Zonas afectadas y grupos en conflicto
La situación se registra en veredas como La Fuente Alta y Baja, Cerro Azul, Las Margaritas y El Chimborazo, en el municipio de Aracataca. Desde hace más de una semana se presentan combates entre el Clan del Golfo y las Autodefensas Conquistadoras de la Sierra (ASCN) por el control de la Sierra Nevada de Santa Marta. Lerber Dimas Vásquez, director ejecutivo de la Plataforma de Defensores de Derechos Humanos, Ambientales y Liderazgos de la Sierra Nevada (Pdibal), denuncia que los enfrentamientos han dejado al menos 55 familias desplazadas, aproximadamente 275 personas, y el censo de civiles confinados todavía no está confirmado.
Según la organización, hombres armados estarían reteniendo a campesinos en los caminos, revisando sus celulares y restringiendo su movilidad de manera arbitraria. "Preocupa enormemente que estos combates se presentaran ya hace más o menos una semana y que hoy todavía estén tirados los cuerpos de las personas que murieron en ese combate", declaró Dimas Vásquez a El Espectador.
Denuncia por falta de atención médica y violaciones a derechos humanos
Entre los casos más críticos se encuentra el de una joven campesina en avanzado estado de gestación que perdió a su hijo en medio de los combates y permanece sin atención médica adecuada.
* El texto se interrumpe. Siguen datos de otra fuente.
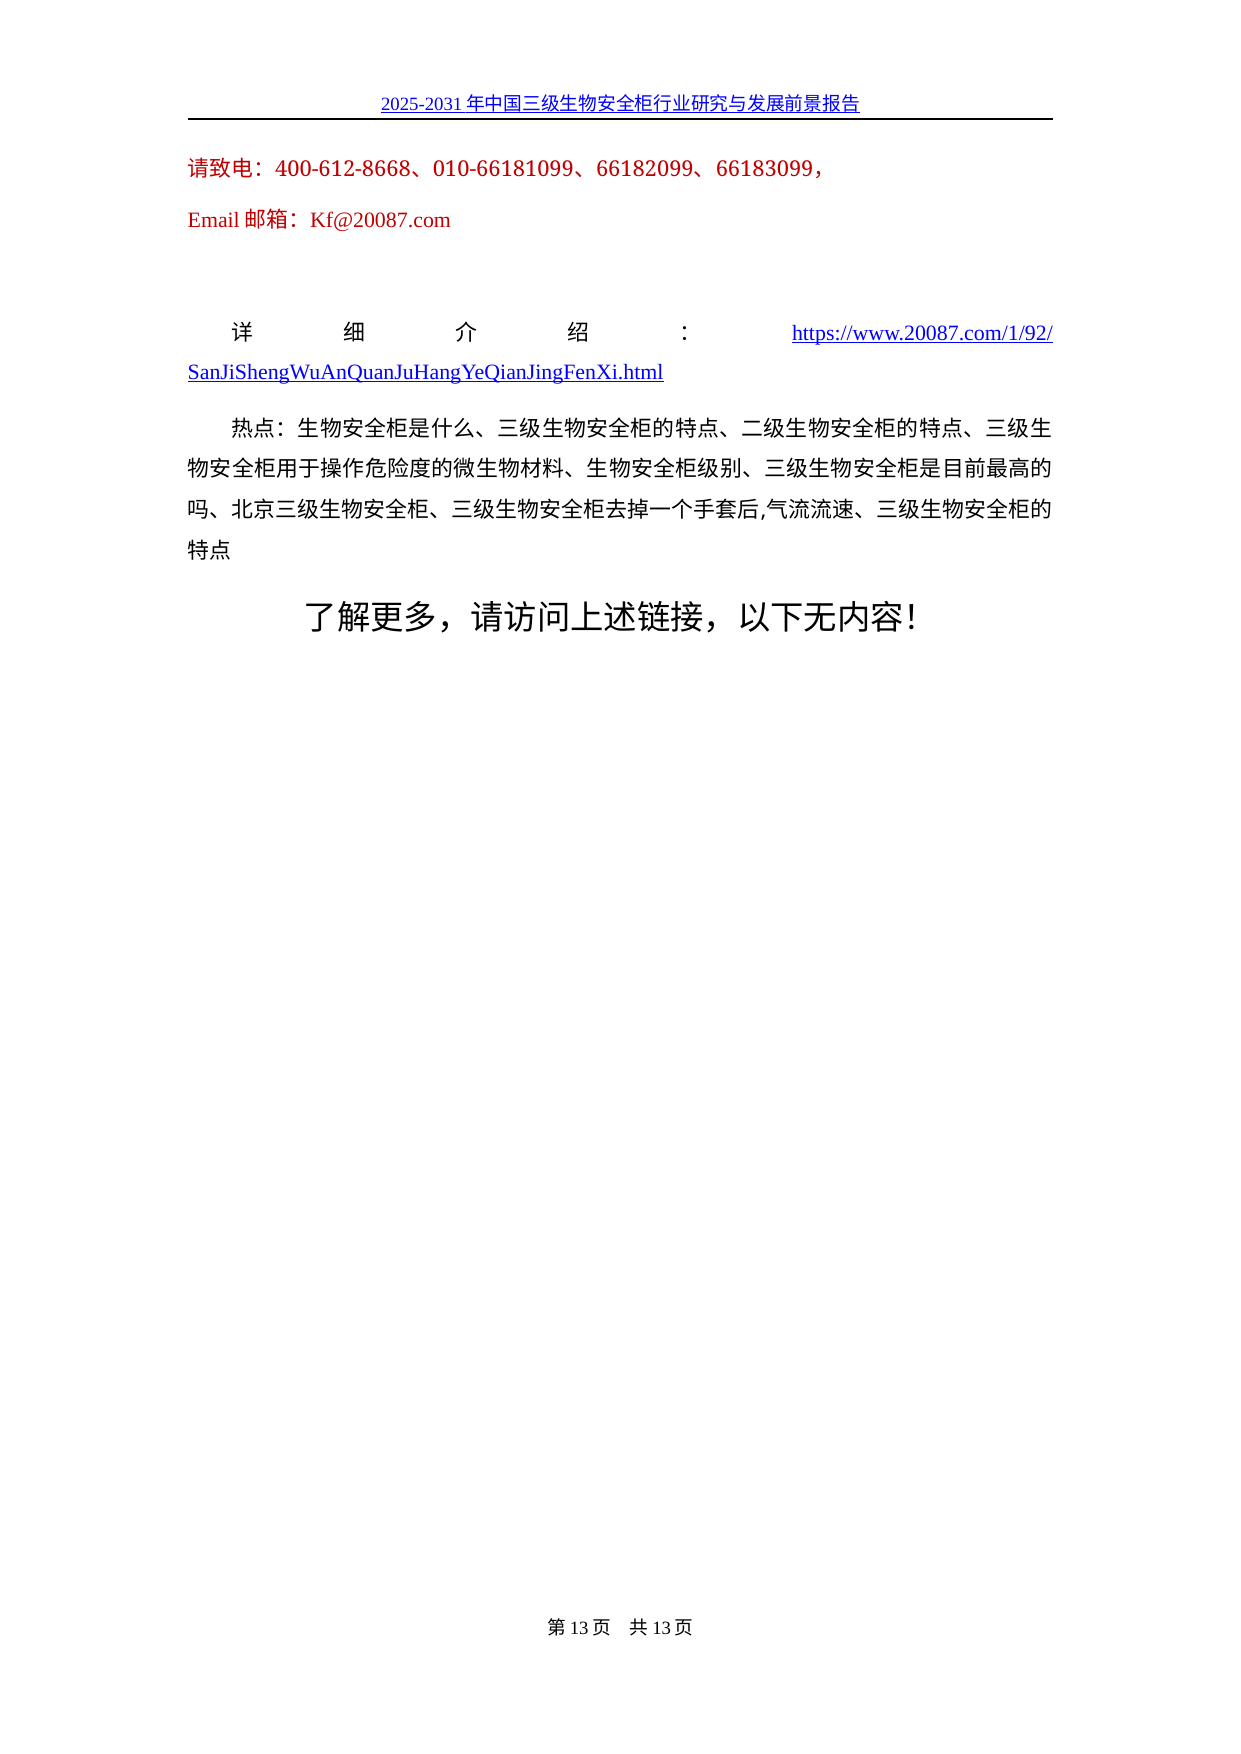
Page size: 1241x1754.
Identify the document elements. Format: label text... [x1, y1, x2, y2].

text 请致电：400-612-8668、010-66181099、66182099、66183099， [187, 150, 1053, 183]
text Email邮箱：Kf@20087.com [187, 202, 1053, 234]
title 了解更多，请访问上述链接，以下无内容！ [187, 582, 1053, 647]
text 详细介绍：https://www.20087.com/1/92/SanJiShengWuAnQuanJuHangYeQianJingFenXi.html [187, 315, 1053, 388]
text 热点：生物安全柜是什么、三级生物安全柜的特点、二级生物安全柜的特点、三级生物安全柜用于操作危险度的微生物材料、生物安全柜级别、三级生物安全柜是目前最高的吗、北京三级生物安全柜、三级生物安全柜去掉一个手套后,气流流速、三级生物安全柜的特点 [187, 410, 1053, 565]
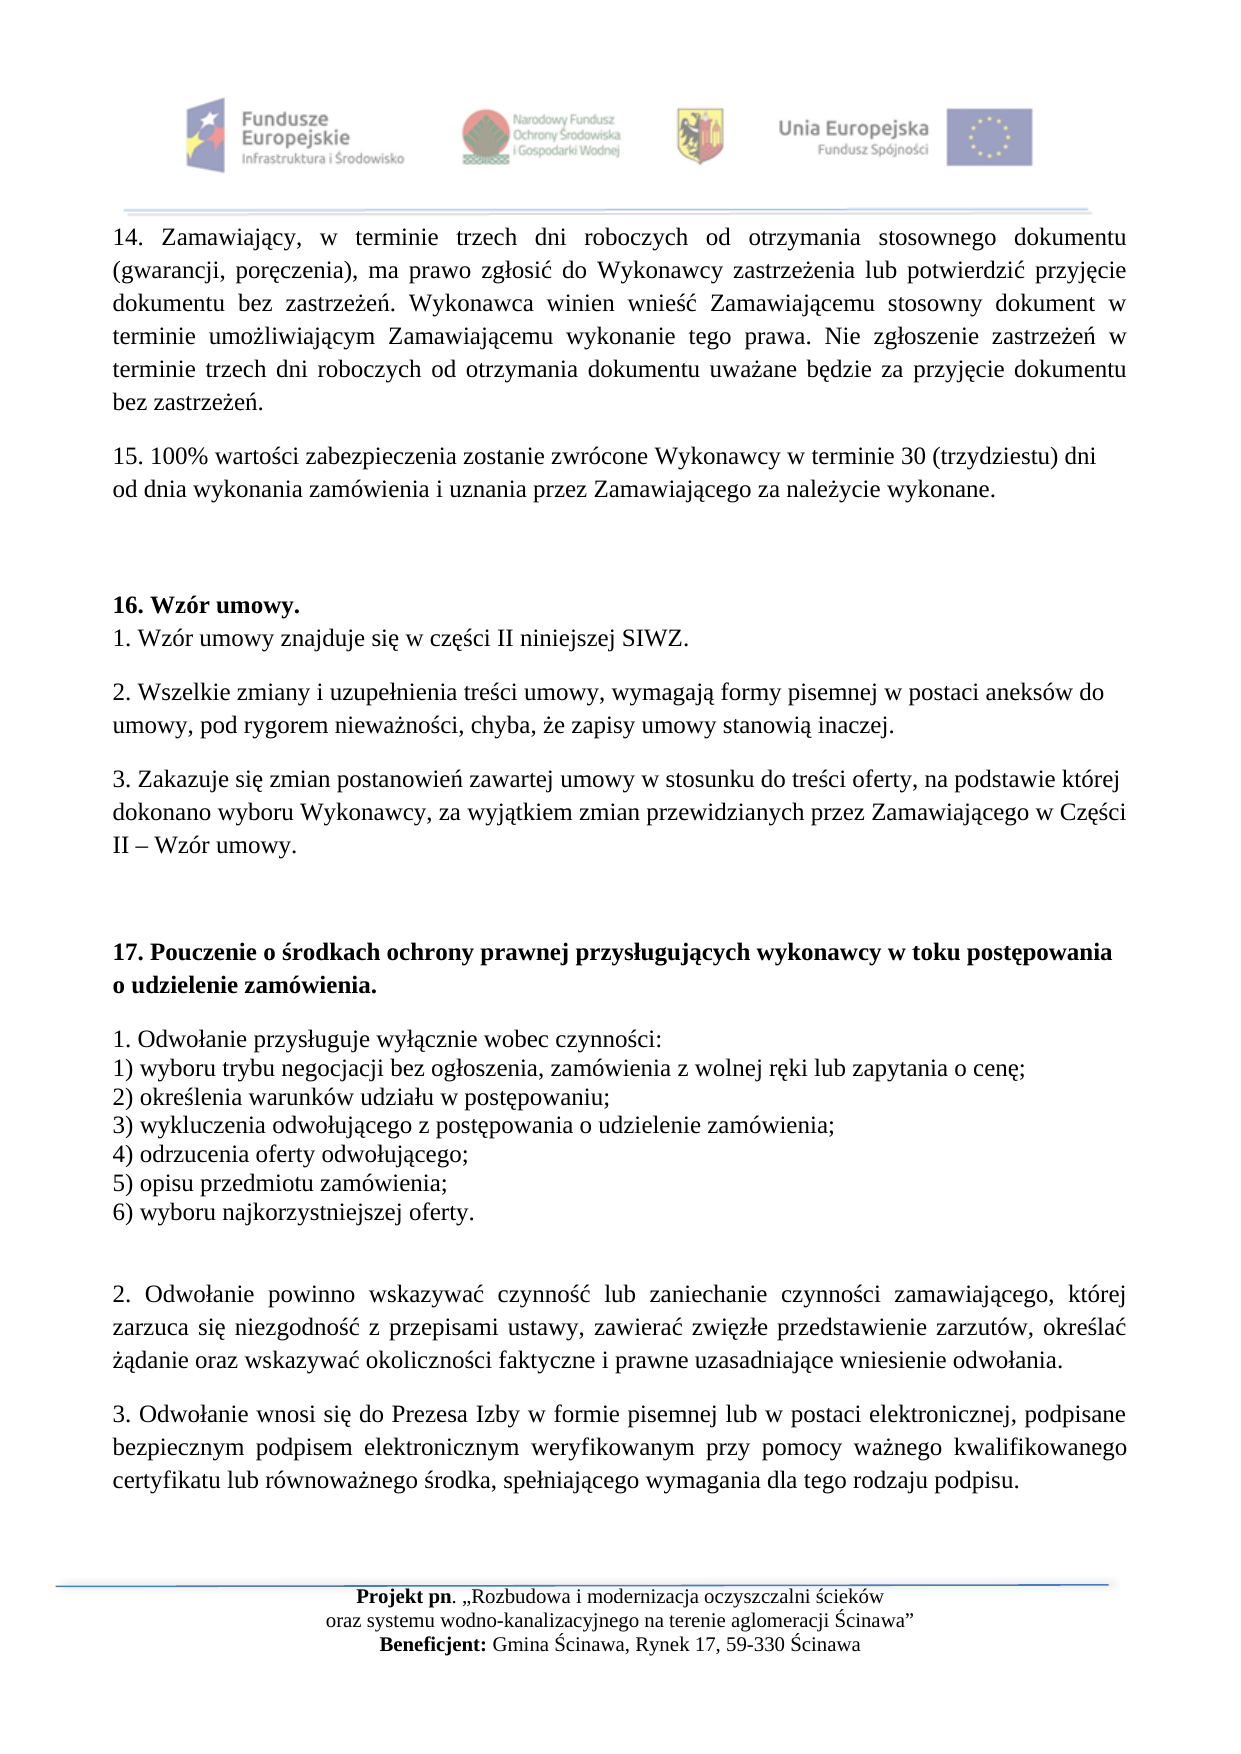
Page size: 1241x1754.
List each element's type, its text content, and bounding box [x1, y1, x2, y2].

text 4) odrzucenia oferty odwołującego; [112, 1139, 1128, 1168]
text 1) wyboru trybu negocjacji bez ogłoszenia, zamówienia z wolnej ręki lub zapytania o cenę; [112, 1053, 1128, 1082]
text 1. Odwołanie przysługuje wyłącznie wobec czynności: [112, 1024, 1128, 1053]
text 3. Odwołanie wnosi się do Prezesa Izby w formie pisemnej lub w postaci elektronicznej, podpisane bezpiecznym podpisem elektronicznym weryfikowanym przy pomocy ważnego kwalifikowanego certyfikatu lub równoważnego środka, spełniającego wymagania dla tego rodzaju podpisu. [112, 1399, 1128, 1494]
text 2. Wszelkie zmiany i uzupełnienia treści umowy, wymagają formy pisemnej w postaci aneksów do umowy, pod rygorem nieważności, chyba, że zapisy umowy stanowią inaczej. [112, 677, 1128, 739]
text 3) wykluczenia odwołującego z postępowania o udzielenie zamówienia; [112, 1111, 1128, 1139]
text 5) opisu przedmiotu zamówienia; [112, 1168, 1128, 1197]
text 14. Zamawiający, w terminie trzech dni roboczych od otrzymania stosownego dokumentu (gwarancji, poręczenia), ma prawo zgłosić do Wykonawcy zastrzeżenia lub potwierdzić przyjęcie dokumentu bez zastrzeżeń. Wykonawca winien wnieść Zamawiającemu stosowny dokument w terminie umożliwiającym Zamawiającemu wykonanie tego prawa. Nie zgłoszenie zastrzeżeń w terminie trzech dni roboczych od otrzymania dokumentu uważane będzie za przyjęcie dokumentu bez zastrzeżeń. [112, 222, 1128, 416]
text 3. Zakazuje się zmian postanowień zawartej umowy w stosunku do treści oferty, na podstawie której dokonano wyboru Wykonawcy, za wyjątkiem zmian przewidzianych przez Zamawiającego w Części II – Wzór umowy. [112, 764, 1128, 858]
text 1. Wzór umowy znajduje się w części II niniejszej SIWZ. [112, 623, 1128, 652]
text 2) określenia warunków udziału w postępowaniu; [112, 1082, 1128, 1111]
picture [112, 73, 1117, 222]
text 17. Pouczenie o środkach ochrony prawnej przysługujących wykonawcy w toku postępowania o udzielenie zamówienia. [112, 937, 1128, 999]
subtitle 16. Wzór umowy. [112, 590, 1128, 619]
text 2. Odwołanie powinno wskazywać czynność lub zaniechanie czynności zamawiającego, której zarzuca się niezgodność z przepisami ustawy, zawierać zwięzłe przedstawienie zarzutów, określać żądanie oraz wskazywać okoliczności faktyczne i prawne uzasadniające wniesienie odwołania. [112, 1279, 1128, 1374]
text 15. 100% wartości zabezpieczenia zostanie zwrócone Wykonawcy w terminie 30 (trzydziestu) dni od dnia wykonania zamówienia i uznania przez Zamawiającego za należycie wykonane. [112, 441, 1128, 503]
text 6) wyboru najkorzystniejszej oferty. [112, 1197, 1128, 1226]
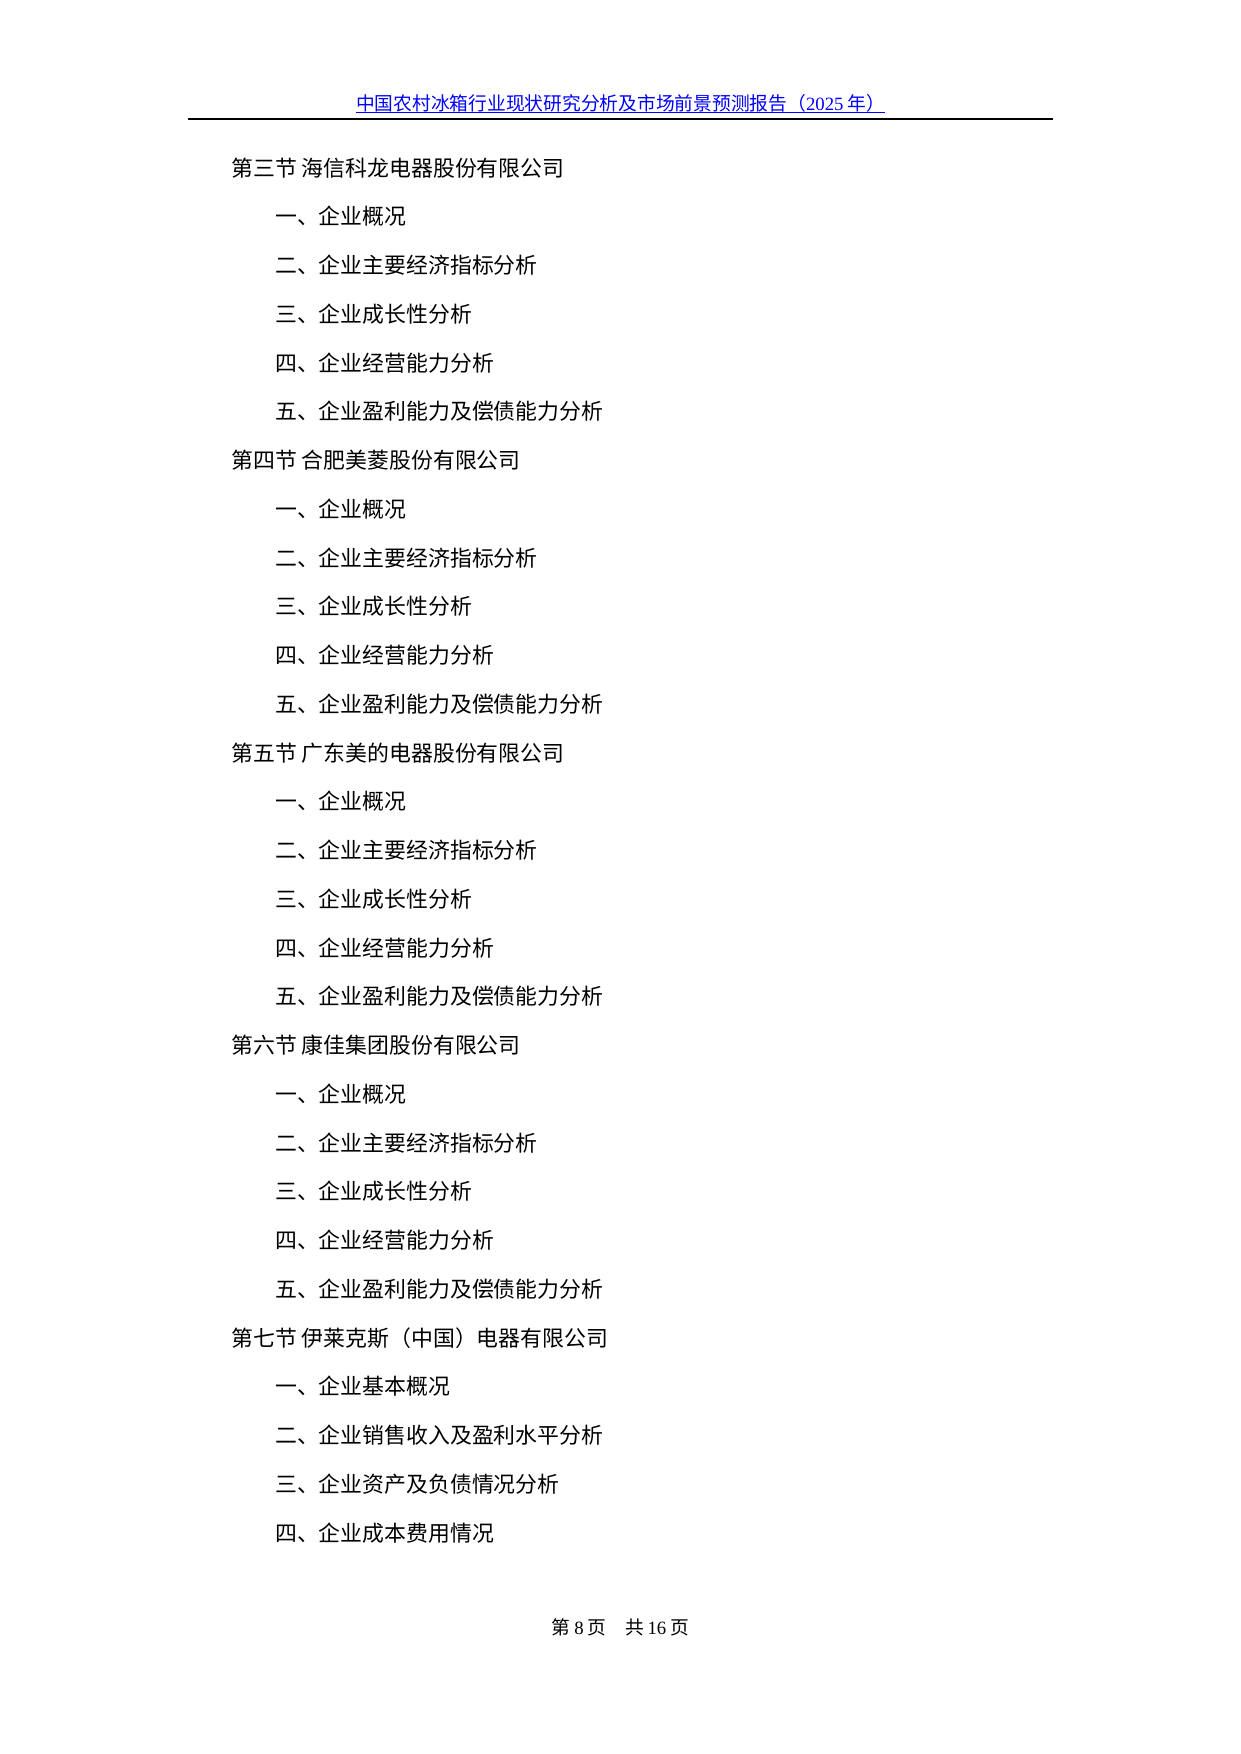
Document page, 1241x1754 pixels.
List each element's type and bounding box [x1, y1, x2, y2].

text [187, 150, 1053, 1548]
Esta situación, sumada a la presencia de cadáveres descomponiéndose en las carreteras, perpetúa el miedo y el abandono en las comunidades afectadas.
Dimas Vásquez relató además que "en algunas fincas que quedaron solas, los grupos armados han ingresado y se han llevado la comida y también han utilizado esas fincas para repeler ataques y para camuflarse, lo cual es una violación a los derechos humanos". Esto involucra directamente a las comunidades campesinas en un conflicto que no les corresponde, exponiéndolas a riesgos tanto de la fuerza pública como de los grupos armados.
Falta de respuesta institucional y planes de contingencia
La Plataforma de Defensores cuestionó severamente la falta de respuesta institucional ante esta emergencia. Además del abandono de los cadáveres, señalan que:
- Los albergues municipales son insuficientes para atender a la población desplazada
- No existen planes de contingencia actualizados para este tipo de emergencias
- La alimentación proporcionada a los afectados no cumple con estándares mínimos de calidad
Esta situación ya tuvo un precedente preocupante en el vecino municipio de Ciénaga, donde el pasado 4 de febrero familias desplazadas por combates recibieron una atención deficiente. "Estas familias recibieron una muy mala atención en el municipio de Ciénaga y, adicional a esto, les dieron una comida en malas condiciones que terminó intoxicando a nueve de ellos", denunció Dimas Vásquez.
Llamados a la acción y pronunciamientos oficiales
La Defensoría del Pueblo, en un pronunciamiento del 22 de febrero, indicó que es necesario mantener un monitoreo permanente sobre la situación de las personas que se mantienen en la zona rural del municipio. La entidad, en cabeza de Iris Marín, solicitó a la administración municipal activar el Plan de Contingencia "con el fin de garantizar la atención humanitaria de emergencia a la población desplazada".
La Plataforma de Defensores hizo un llamado urgente a:
- La Organización de las Naciones Unidas (ONU)
- La Misión de Apoyo al Proceso de Paz de la OEA
- La Oficina del Alto Comisionado para la Paz
Para que promuevan una ruta humanitaria urgente, faciliten el levantamiento de los cuerpos y gestionen acuerdos que reduzcan la violencia en medio de los diálogos que se adelantan con estos grupos armados en el marco de la política de Paz Total.
"La situación hoy es un territorio que está siendo gobernado por dos grupos armados que se disputan el control del macizo montañoso, y en la mitad tenemos dos batallones del Ejército, que también es un poco complejo", alertó Dimas Vásquez. Mientras en Aracataca las personas permanecen confinadas en fincas y veredas, defensores de derechos humanos piden al Gobierno un consenso con los grupos armados que están en mesa de negociaciones para pacificar los territorios, pero en su disputa por el control territorial siguen dejando víctimas entre la población civil.